House Prices Rise 43-fold since 1971 – Cui Bono?

The Daily Telegraph highlights a report by Shetler indicating that house prices have risen by 43 times since 1971. This is over six times the rate of inflation for basic weekly groceries in the same period.

The report comes with the usual train of interesting factoids:

The charity said that the typical value of a house had increased by just over 43 times since 1971, from £5,632 to £245,319.

If a family’s weekly shop had increased at the same rate, it would now stand at £453, which is six times the actual figure of around £75.

Applying the house price rate of inflation to everyday food and drink items means that a bunch of six bananas would cost £8.47, a four-pint carton of milk would cost £10.45 and a leg of lamb would be £53.18, Shelter said.

Another recent Telegraph story pointed out that home ownership in the UK has now fallen to levels last seen in 1987. The level of renting from council and other social landlords has fallen dramatically In other words, the long-term effect of the policy of right-to-buy for council tenants and deliberately stoked house price inflation has been a singificant move of people, especially younger and poorer people, out of the social rented sector and into the private rented sector.
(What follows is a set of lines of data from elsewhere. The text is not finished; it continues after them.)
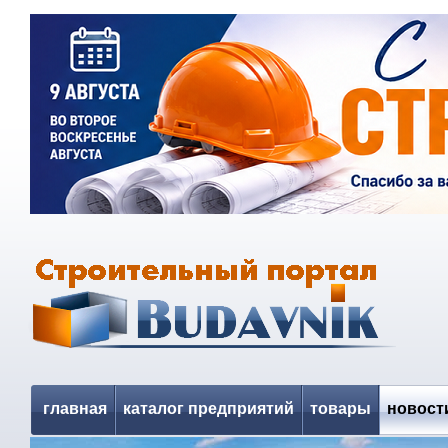
главная
каталог предприятий
товары
новост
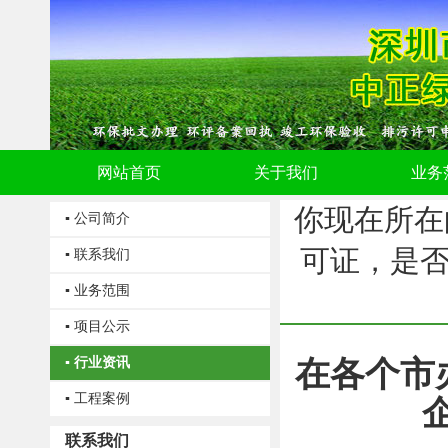
网站首页
关于我们
业务
你现在所在
▪ 公司简介
可证，是
▪ 联系我们
▪ 业务范围
▪ 项目公示
▪ 行业资讯
在各个市
▪ 工程案例
联系我们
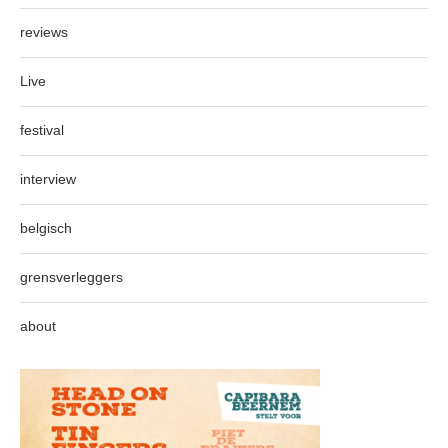
reviews
Live
festival
interview
belgisch
grensverleggers
about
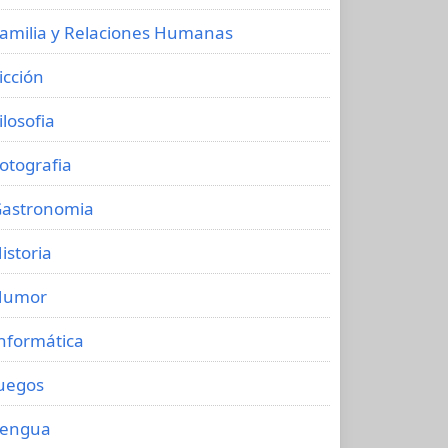
amilia y Relaciones Humanas
icción
ilosofia
otografia
astronomia
istoria
Humor
nformática
uegos
Lengua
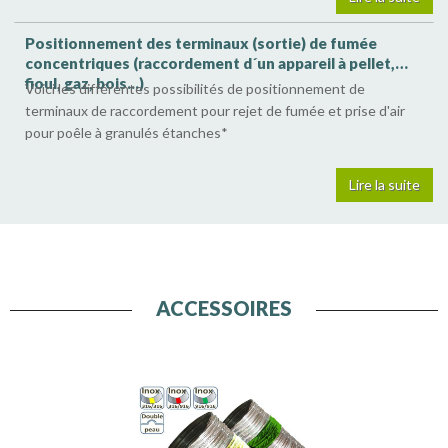
Positionnement des terminaux (sortie) de fumée
concentriques (raccordement d´un appareil à pellet,
fioul, gaz, bois...)
Voici les différentes possibilités de positionnement de
terminaux de raccordement pour rejet de fumée et prise d'air
pour poêle à granulés étanches*
Lire la suite
ACCESSOIRES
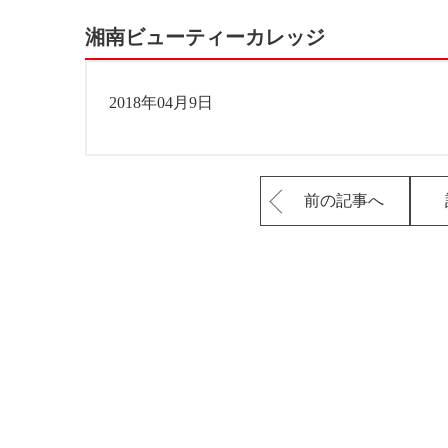
湘南ビューティーカレッジ
2018年04月9日
前の記事へ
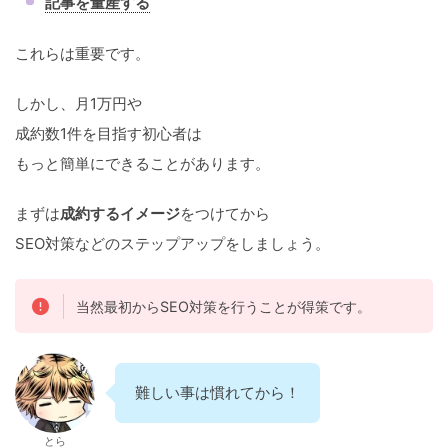
記事を量産する
これらは重要です。
しかし、月1万円や
成約数1件を目指す初心者は
もっと簡単にできることがあります。
まずは
成約するイメージ
をつけてから
SEO対策などのステップアップをしましょう。
当然最初からSEO対策を行うことが得策です。
難しい事は慣れてから！
とら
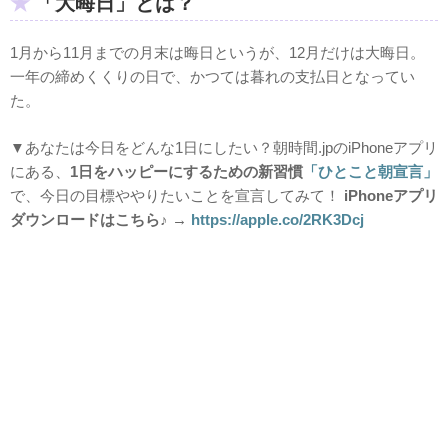
「大晦日」とは？
1月から11月までの月末は晦日というが、12月だけは大晦日。
一年の締めくくりの日で、かつては暮れの支払日となってい
た。
▼あなたは今日をどんな1日にしたい？朝時間.jpのiPhoneアプリ
にある、
1日をハッピーにするための新習慣
「ひとこと朝宣言」
で、今日の目標ややりたいことを宣言してみて！
iPhoneアプリ
ダウンロードはこちら♪ →
https://apple.co/2RK3Dcj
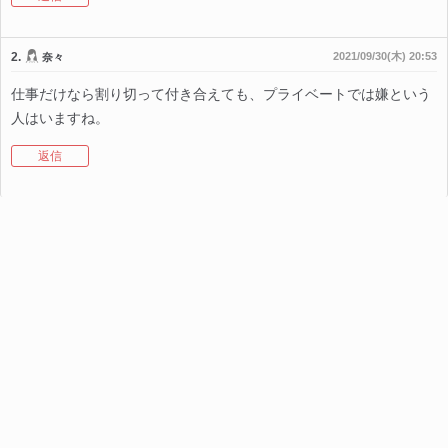
2.
2021/09/30(木) 20:53
奈々
仕事だけなら割り切って付き合えても、プライベートでは嫌という
人はいますね。
返信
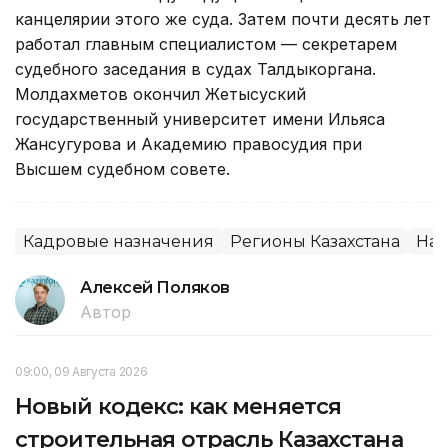
канцелярии этого же суда. Затем почти десять лет
работал главным специалистом — секретарем
судебного заседания в судах Талдыкоргана.
Молдахметов окончил Жетысуский
государственный университет имени Ильяса
Жансугурова и Академию правосудия при
Высшем судебном совете.
Кадровые назначения
Регионы Казахстана
Наз
Алексей Поляков
Автор
09:00, 09 Августа 2026
Новый кодекс: как меняется
строительная отрасль Казахстана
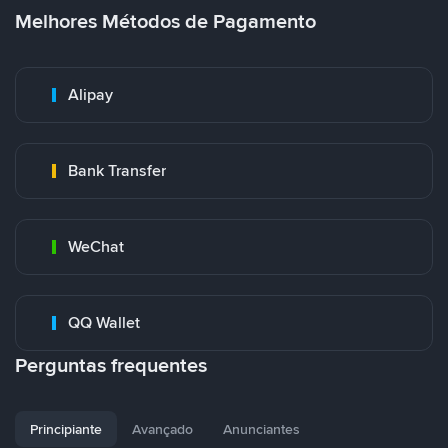
Melhores Métodos de Pagamento
Alipay
Bank Transfer
WeChat
QQ Wallet
Perguntas frequentes
Principiante
Avançado
Anunciantes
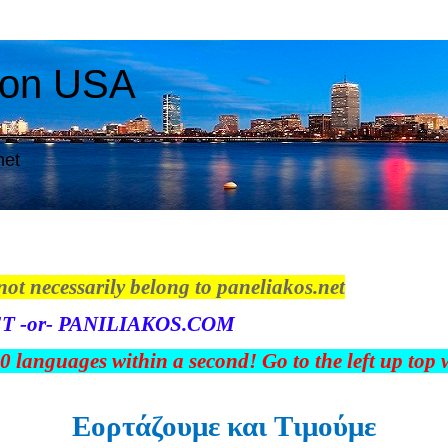
ton USA
net
not necessarily belong to paneliakos.net
T -or- PANILIAKOS.COM
00 languages within a second! Go to the left up top
Εορτάζουμε και Tιμούμε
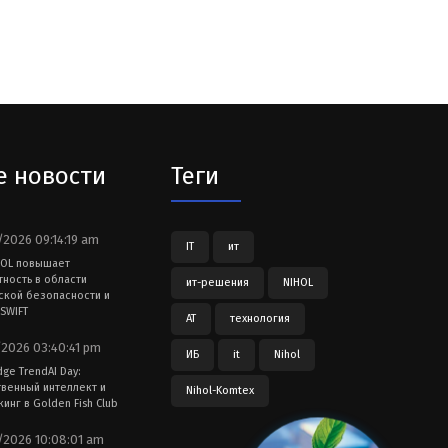
е новости
Теги
2026 09:14:19 am
IT
ит
HOL повышает
тность в области
ит-решения
NIHOL
ской безопасности и
SWIFT
АТ
технология
2026 03:40:41 pm
ИБ
it
Nihol
dge TrendAI Day:
твенный интеллект и
Nihol-Komtex
инг в Golden Fish Club
2026 10:08:01 am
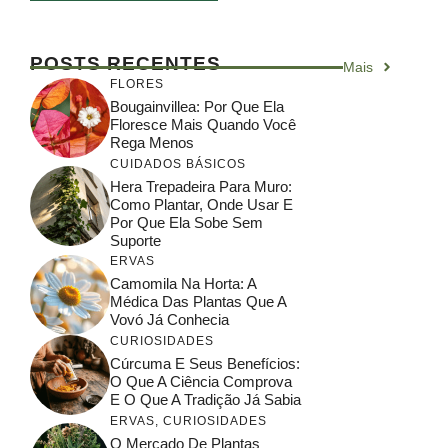
POSTS RECENTES
Mais
FLORES
Bougainvillea: Por Que Ela
Floresce Mais Quando Você
Rega Menos
CUIDADOS BÁSICOS
Hera Trepadeira Para Muro:
Como Plantar, Onde Usar E
Por Que Ela Sobe Sem
Suporte
ERVAS
Camomila Na Horta: A
Médica Das Plantas Que A
Vovó Já Conhecia
CURIOSIDADES
Cúrcuma E Seus Benefícios:
O Que A Ciência Comprova
E O Que A Tradição Já Sabia
ERVAS
,
CURIOSIDADES
O Mercado De Plantas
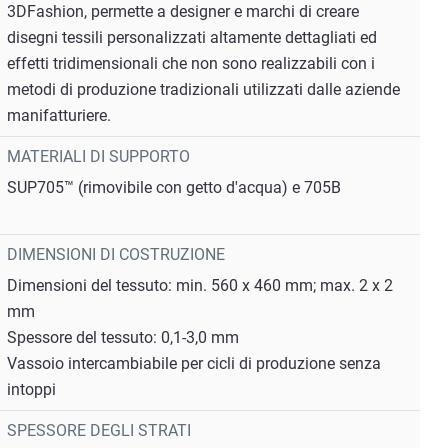
3DFashion, permette a designer e marchi di creare
disegni tessili personalizzati altamente dettagliati ed
effetti tridimensionali che non sono realizzabili con i
metodi di produzione tradizionali utilizzati dalle aziende
manifatturiere.
MATERIALI DI SUPPORTO
SUP705™ (rimovibile con getto d'acqua) e 705B
DIMENSIONI DI COSTRUZIONE
Dimensioni del tessuto: min. 560 x 460 mm; max. 2 x 2
mm
Spessore del tessuto: 0,1-3,0 mm
Vassoio intercambiabile per cicli di produzione senza
intoppi
SPESSORE DEGLI STRATI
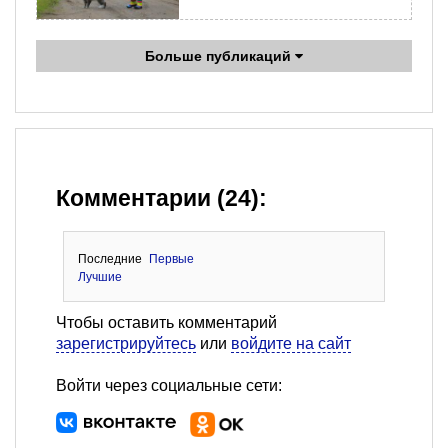
Больше публикаций
Комментарии (24):
Последние
Первые
Лучшие
Чтобы оставить комментарий
зарегистрируйтесь
или
войдите на сайт
Войти через социальные сети:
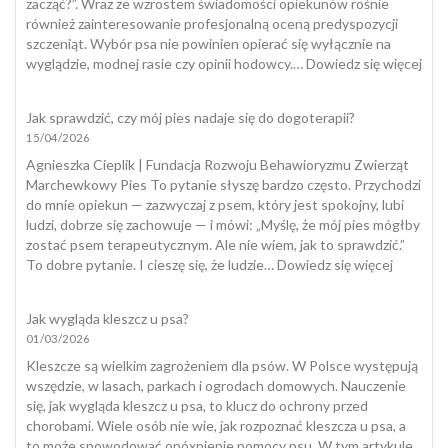
zacząć?”. Wraz ze wzrostem świadomości opiekunów rośnie
również zainteresowanie profesjonalną oceną predyspozycji
szczeniąt. Wybór psa nie powinien opierać się wyłącznie na
:
wyglądzie, modnej rasie czy opinii hodowcy.…
Dowiedz się więcej
Tes
szcz
Jak sprawdzić, czy mój pies nadaje się do dogoterapii?
15/04/2026
Agnieszka Cieplik | Fundacja Rozwoju Behawioryzmu Zwierząt
Marchewkowy Pies To pytanie słyszę bardzo często. Przychodzi
do mnie opiekun — zazwyczaj z psem, który jest spokojny, lubi
ludzi, dobrze się zachowuje — i mówi: „Myślę, że mój pies mógłby
zostać psem terapeutycznym. Ale nie wiem, jak to sprawdzić.”
:
To dobre pytanie. I cieszę się, że ludzie…
Dowiedz się więcej
Jak
sprawdzi
Jak wygląda kleszcz u psa?
czy
01/03/2026
mój
pies
Kleszcze są wielkim zagrożeniem dla psów. W Polsce występują
nadaje
wszędzie, w lasach, parkach i ogrodach domowych. Nauczenie
się
się, jak wygląda kleszcz u psa, to klucz do ochrony przed
do
chorobami. Wiele osób nie wie, jak rozpoznać kleszcza u psa, a
dogotera
to może spowodować opóxnienie pomocy psu. W tym artykule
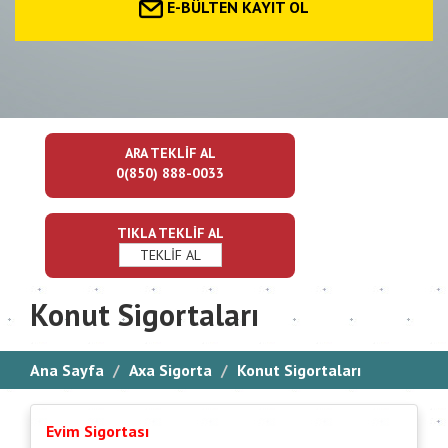
E-BÜLTEN KAYIT OL
ARA TEKLİF AL
0(850) 888-0033
TIKLA TEKLİF AL
TEKLİF AL
Konut Sigortaları
Ana Sayfa
Axa Sigorta
Konut Sigortaları
Evim Sigortası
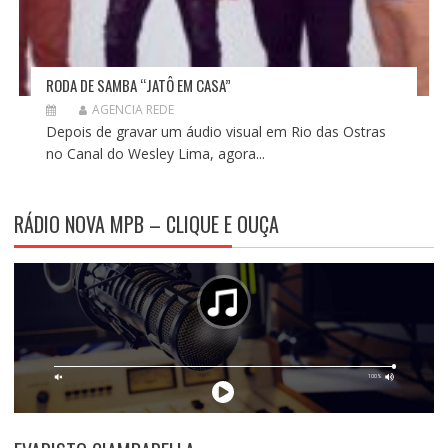
RODA DE SAMBA “JATÔ EM CASA”
AGENCIA REDE
Depois de gravar um áudio visual em Rio das Ostras
no Canal do Wesley Lima, agora...
RÁDIO NOVA MPB – CLIQUE E OUÇA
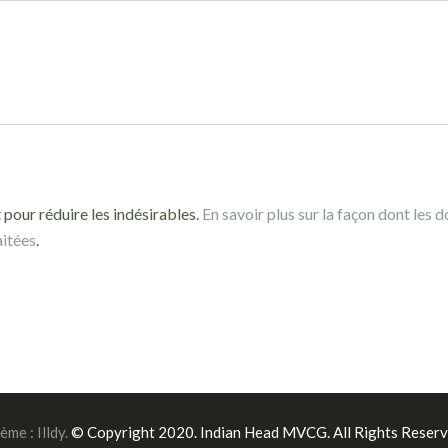
 pour réduire les indésirables.
En savoir plus sur la façon dont les 
aitées
.
ème :
Illdy
.
© Copyright 2020. Indian Head MVCG. All Rights Reserv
As anyone who lives on a council estate knows, that usually means younger families living in identical houses on the same estates as their parents, except at higher levels of rent, with less security of tenure and often with poorer maintenance.

Cui bono is always the first question worth asking in politics. Who has benefited from the shift in housing policy away from being principally about providing a decent home for all towards being principally about providing a high-value asset for home owners?

Principally, of course, those able to secure ownership of buy-to-let properties, especially large numbers of them. This group is also a primary beneficiary of the decision to bail out mismanaged banks rather than let them go to the wall while protecting the deposits of savers.

Another important group of beneficiaries are the upper-middle classes in and around London, whose life path often involves sellling an expensive London property on retirement, to move to the seaside, the West Country, or the Costas and release significant liquid capital. This group has really hit the jackpot over the past generation, with house price inflation in London and the Home Counties significantly exceeding even that in the rest of the UK.

Those who wish to buy a home for life, especially in less expensive parts of the UK, have merely seen the proportion of their income they must devote to housing costs go up significantly with no tangible benefit to themselves. They are, of course, now able to leverage much higher levels of debt using their more expensive properties as collateral. That benefits the financial services industry rather more than ordinary citizens. Younger poorer people have, as we have already noted, lost out significantly.

That much of this change happened during a lengthy period Labour government is a striking demonstration of the capture of public policy in the UK by the haves and self-exclusion of the have nots. High house prices have been uncritically sold to the public as a social good, with too few critical voices raised.